A historic wooden Chinese sailing junk that crossed the Pacific in 1955 makes an even more improbable return journey after the family of its original sailors campaign to save it from the scrapheap and bring it home.
Screened as part of NZIFF 2017
Return of the Free China Junk 2015
When Robin Greenberg embarked on Huloo (2008), her loving film portrait of the Christchurch tai chi master Loo-Chi Hu (aka Huloo), she took on a much bigger story than she knew. In her next film, The Free China Junk (2010), she traced the amazing journey he and five mates made from Taiwan to San Francisco in 1955, crossing the Pacific in a wooden Chinese sailing junk. In effect escaping martial law in Taiwan, they had the nerve to persuade the authorities to back their adventure, making their boat the national entrant in a Trans-Atlantic (sic) race.
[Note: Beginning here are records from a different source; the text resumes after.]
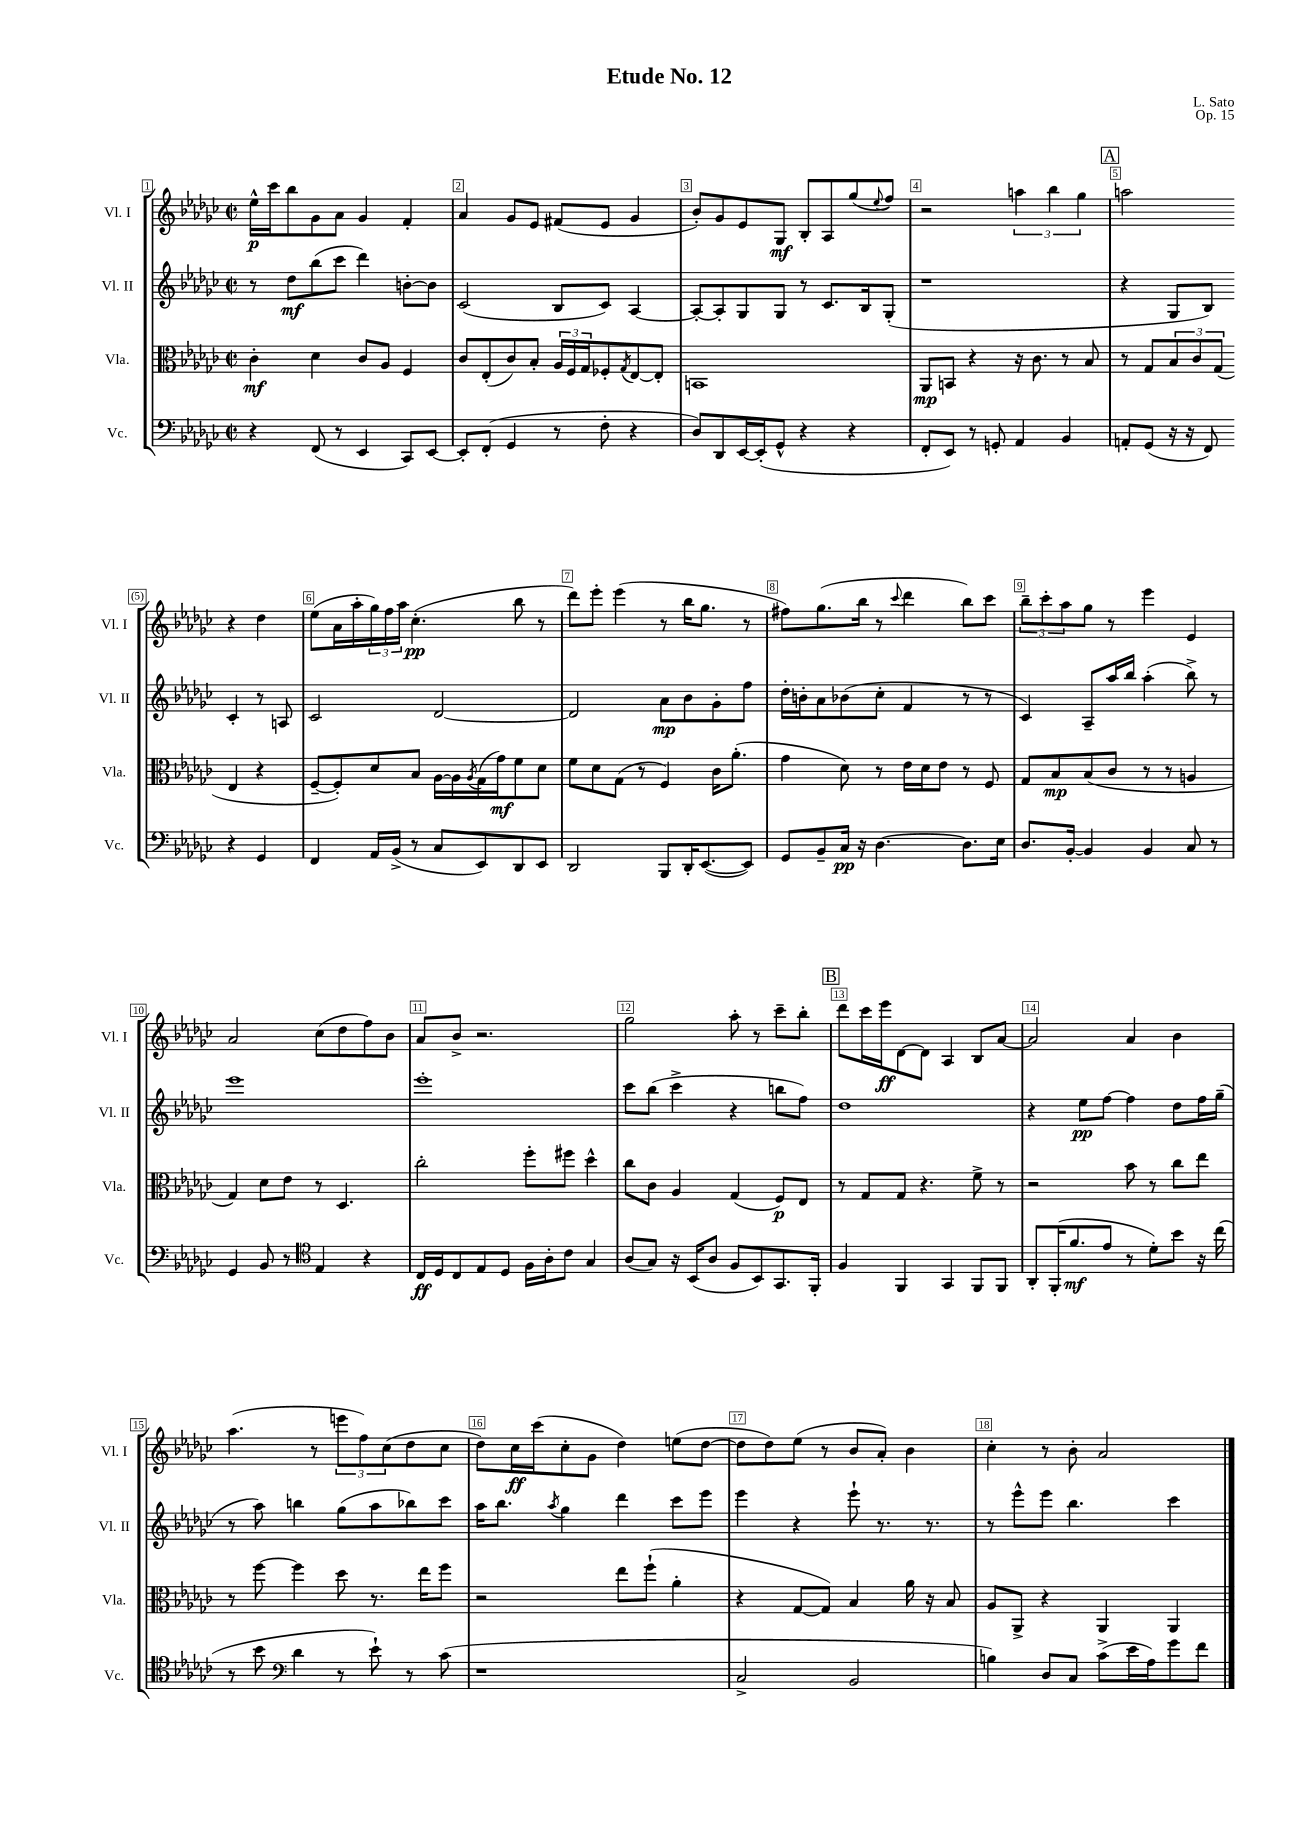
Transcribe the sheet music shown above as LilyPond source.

\header { title = "Etude No. 12" composer = "L. Sato" opus = "Op. 15" }
<<
\new StaffGroup <<
\new Staff = "s0" \with { instrumentName = "Vl. I" shortInstrumentName = "Vl. I" } {
    \clef treble \key ges \major \defaultTimeSignature \time 2/2
    ees''16-^\p ces'''16 bes''8 ges'8 aes'8 ges'4 f'4-. |
    aes'4 ges'8 ees'8 fis'8( ees'8 ges'4 |
    bes'8-.) ges'8 ees'8 ges8\mf bes8-. aes8 ges''8( \appoggiatura { ees''8 } f''8) |
    r2 \tuplet 3/2 { a''4 bes''4 ges''4 } |
    \mark \markup { \box "A" } a''2 r4 des''4 |
    ees''8( aes'16 aes''16-. \tuplet 3/2 { ges''16) f''16 aes''16 } ces''4.-.\pp( bes''8 r8 |
    des'''8) ees'''8-. ees'''4( r8 bes''16 ges''8. r8 |
    fis''8) ges''8.( bes''16 r8 \appoggiatura { ces'''8 } des'''4 bes''8) ces'''8 |
    \tuplet 3/2 { bes''8-- ces'''8-. aes''8 } ges''8 r8 ees'''4 ees'4 |
    aes'2 ces''8( des''8 f''8) bes'8 |
    aes'8 bes'8-> r2. |
    ges''2 aes''8-. r8 ces'''8-- bes''8-. |
    \mark \markup { \box "B" } des'''8 ces'''16 ees'''16\ff des'8~ des'8 aes4 bes8 aes'8~ |
    aes'2 aes'4 bes'4 |
    aes''4.( r8 \tuplet 3/2 { e'''8 f''8) ces''8( } des''8 ces''8 |
    des''8) ces''16\ff ces'''16( ces''8-. ges'8 des''4) e''8( des''8~ |
    des''8 des''8) ees''8( r8 bes'8 aes'8-.) bes'4 |
    ces''4-. r8 bes'8-. aes'2 \bar "|." |
}
\new Staff = "s1" \with { instrumentName = "Vl. II" shortInstrumentName = "Vl. II" } {
    \clef treble \key ges \major \defaultTimeSignature \time 2/2
    r8 des''8\mf bes''8( ces'''8 des'''4) b'8~-. b'8 |
    ces'2( bes8 ces'8) aes4~ |
    aes8~-. aes8-. ges8 ges8 r8 ces'8. bes16 ges8-.( |
    r1 |
    \mark \markup { \box "A" } r4 ges8 bes8) ces'4-. r8 a8 |
    ces'2 des'2~ |
    des'2 aes'8\mp bes'8 ges'8-. f''8 |
    des''16-. b'16-. aes'8 bes'8( ces''8-. f'4 r8 r8 |
    ces'4) aes8-- aes''16 bes''16 aes''4-.( bes''8->) r8 |
    ees'''1 |
    ees'''1-. |
    ces'''8 bes''8( ces'''4-> r4 b''8 f''8) |
    \mark \markup { \box "B" } des''1 |
    r4 ees''8\pp f''8~ f''4 des''8 f''16 ges''16--( |
    r8 aes''8) b''4 ges''8( aes''8 bes''8) ces'''8 |
    aes''16 bes''8. \acciaccatura { aes''8 } ges''4 des'''4 ces'''8 ees'''8 |
    ees'''4 r4 ees'''8-! r8. r8. |
    r8 ees'''8-^ ees'''8 bes''4. ces'''4 \bar "|." |
}
\new Staff = "s2" \with { instrumentName = "Vla." shortInstrumentName = "Vla." } {
    \clef alto \key ges \major \defaultTimeSignature \time 2/2
    ces'4-.\mf des'4 ces'8 aes8 f4 |
    ces'8 ees8-.( ces'8) bes8-. \tuplet 3/2 { aes16 f16 ges16 } fes8-. \acciaccatura { ges8 } ees8~ ees8-. |
    b,1 |
    aes,8\mp b,8 r4 r16 ces'8. r8 bes8 |
    \mark \markup { \box "A" } r8 ges8 \tuplet 3/2 { bes8 ces'8 ges8( } ees4 r4 |
    f8~-- f8-.) des'8 bes8 aes16~ aes16 \acciaccatura { aes8 } ges16( ges'16\mf) f'8 des'8 |
    f'8 des'8 ges8( r8 f4) ces'16 aes'8.-.( |
    ges'4 des'8) r8 ees'16 des'16 ees'8 r8 f8 |
    ges8 bes8\mp bes8( ces'8 r8 r8 a4 |
    ges4) des'8 ees'8 r8 des4. |
    ces''2-. f''8-. fis''8 des''4-^ |
    ces''8 ces'8 aes4 ges4( f8\p) ees8 |
    \mark \markup { \box "B" } r8 ges8 ges8 r4. f'8-> r8 |
    r2 bes'8 r8 ces''8 ees''8 |
    r8 f''8~ f''4 des''8 r8. ees''16 f''8 |
    r2 ees''8 f''8-!( aes'4-. |
    r4 ges8~ ges8) bes4 aes'16 r16 bes8 |
    aes8 aes,8-> r4 aes,4 aes,4 \bar "|." |
}
\new Staff = "s3" \with { instrumentName = "Vc." shortInstrumentName = "Vc." } {
    \clef bass \key ges \major \defaultTimeSignature \time 2/2
    r4 f,8( r8 ees,4 ces,8) ees,8~ |
    ees,8-. f,8-.( ges,4 r8 f8-. r4 |
    des8) des,8 ees,16~ ees,16-.( ges,8-^ r4 r4 |
    f,8-. ees,8) r8 g,8-. aes,4 bes,4 |
    \mark \markup { \box "A" } a,8-. ges,8( r16 r16 f,8) r4 ges,4 |
    f,4 aes,16 bes,16->( r8 ces8 ees,8) des,8 ees,8 |
    des,2 bes,,8 des,16-. ees,8.~( ees,8) |
    ges,8 bes,8-- ces16\pp r16 des4.~ des8. ees16 |
    des8. bes,16~-. bes,4 bes,4 ces8 r8 |
    ges,4 bes,8 r8 \clef tenor ees4 r4 |
    ces16\ff des16 ces8 ees8 des8 f16 aes16-. ces'8 ges4 |
    aes8( ges8) r16 bes,16( aes8 f8 bes,8) ges,8. f,16-. |
    \mark \markup { \box "B" } f4 f,4 ges,4 f,8 f,8 |
    aes,8-. f,16-.( f'8.\mf ees'8 r8 des'8-.) bes'8 r16 ces''16( |
    r8 bes'8 \clef bass des'4 r8 ees'8-!) r8 ces'8( |
    r1 |
    ces2-> bes,2 |
    b4) des8 ces8 ces'8->( ees'16 aes16) ges'8 f'8 \bar "|." |
}
>>
>>
\layout { \context { \Score \override BarNumber.break-visibility = ##(#f #t #t) barNumberVisibility = #all-bar-numbers-visible \override BarNumber.stencil = #(make-stencil-boxer 0.1 0.3 ly:text-interface::print) } }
In this new film Dione Chen, the daughter of Huloo’s junk-mate Reno, heads an international effort to rescue the historic junk before it’s turned into firewood in California and return it to Taiwan. It takes heroic persistence to make it happen, but Dione’s project finds support on both sides of the Pacific, and crucially from a Taiwan ready to embrace its conflicted past. By the time Huloo and his two surviving junkmates, all in their 80s, rejoin the junk at their original point of departure, you may be as moved as they are by the cohesion of resources and goodwill that’s gone into keeping their legend alive.